* TAREA A: En el texto sobre la izquierda, copia el fragmento entre "Ante todo, ¿sabría" y "vez en cuando.", ambos incluidos, y cambia "distinción" por "separación".
* TAREA B: Sigue escribiendo el texto sobre la izquierda y la derecha a partir del punto en que termina.

* TEXTO:
========
Ante todo, ¿sabría usted definir la izquierda del siglo XXI? ¿Aún existe; ha resurgido? ¿Cuáles deberían ser sus ideales?
–La izquierda existe porque todavía hay una diferencia entre la izquierda y la derecha. Los que niegan la existencia de esta división son, en general, gente de derecha. Ciertamente esta distinción ha cambiado en el transcurso de los siglos, pero lo que debemos preguntarnos hoy es si es inevitable una división entre izquierda y derecha y por tanto si esta distinción está destinada a continuar, con independencia del contenido que asuma de vez en cuando.
Es obviamente posible imaginar una política que no esté organizada en torno a estos dos polos, si bien está claro que en las democracias electivas está inscrita la existencia de alguna forma de distinción entre gobierno y oposición; es, por lo tanto, muy difícil eliminarla, por mucho que las diferencias programáticas puedan reducirse. Creo, por eso, que continuaremos teniendo una división política, y casi con toda certeza esa división continuará expresándose, en términos sociales o ideológicos, como una discriminación entre izquierda y derecha.
Es evidente, sin embargo, que el significado de la izquierda ha cambiado, sobre todo en los últimos decenios. Pero lo que hasta ahora no ha cambiado, por lo menos en los países desarrollados, es el mínimo común denominador ideológico que inspira las distintas manifestaciones de la izquierda. La base de este denominador común es, con distintos niveles, la referencia a una revolución: la inglesa, que se encuentra en las raíces de la norteamericana; la francesa; la rusa. La mayoría de la gente que se siente de izquierda de algún modo mira todavía hacia determinados aspectos de esa tradición y a las ideologías asociadas con ella. No es necesariamente así en amplias zonas del Tercer Mundo, pero en Occidente ese referente de unión es todavía válido. La derecha no comparte, en términos generales, la tradición revolucionaria, aunque la más moderna ya ha asumido una parte: el concepto de gobierno constitucional.
========
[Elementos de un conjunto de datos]
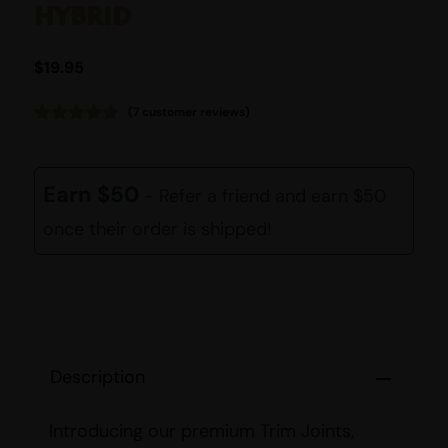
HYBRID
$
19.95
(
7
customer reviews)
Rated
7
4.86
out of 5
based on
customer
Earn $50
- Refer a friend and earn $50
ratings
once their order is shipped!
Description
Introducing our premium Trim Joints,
========
* RESPUESTA A:
Ante todo, ¿sabría usted definir la izquierda del siglo XXI? ¿Aún existe; ha resurgido? ¿Cuáles deberían ser sus ideales?
–La izquierda existe porque todavía hay una diferencia entre la izquierda y la derecha. Los que niegan la existencia de esta división son, en general, gente de derecha. Ciertamente esta separación ha cambiado en el transcurso de los siglos, pero lo que debemos preguntarnos hoy es si es inevitable una división entre izquierda y derecha y por tanto si esta separación está destinada a continuar, con independencia del contenido que asuma de vez en cuando.

* RESPUESTA B:
Por otro lado, es cierto que, especialmente durante la guerra fría, se llevó a cabo un intento de dividir una parte de esa tradición: la veta del liberalismo moderno, de la veta revolucionaria. Sobre todo con el argumento de que la deriva revolucionaria había conducido al comunismo y, por lo tanto, era incompatible con las libertades modernas. Francia es un ejemplo típico de este intento de romper la continuidad de la tradición de la izquierda, el sentimiento mismo de unión familiar que mantenía unida a la gauche. No obstante, no me parece que la intentona haya sido muy afortunada, sobre todo a partir de la desaparición de la Unión Soviética.
Este sentimiento garantiza, así, a la izquierda política un cierto nivel de consistencia ideológica permanente.
Esta unidad de intención se vio gradualmente erosionada por los cambios en la estructura de clase de las sociedades. La vieja clase dirigente aristocrática fue sustituida, o complementada, por la nueva clase dirigente burguesa que no se oponía a cierto grado de cambios radicales. Pero durante el siglo XX, y de forma cada vez más clara en su segunda mitad, cambian los caracteres del conservadurismo, que deja de ser simplemente el partido del orden o de la permanencia y asume aspectos nuevos.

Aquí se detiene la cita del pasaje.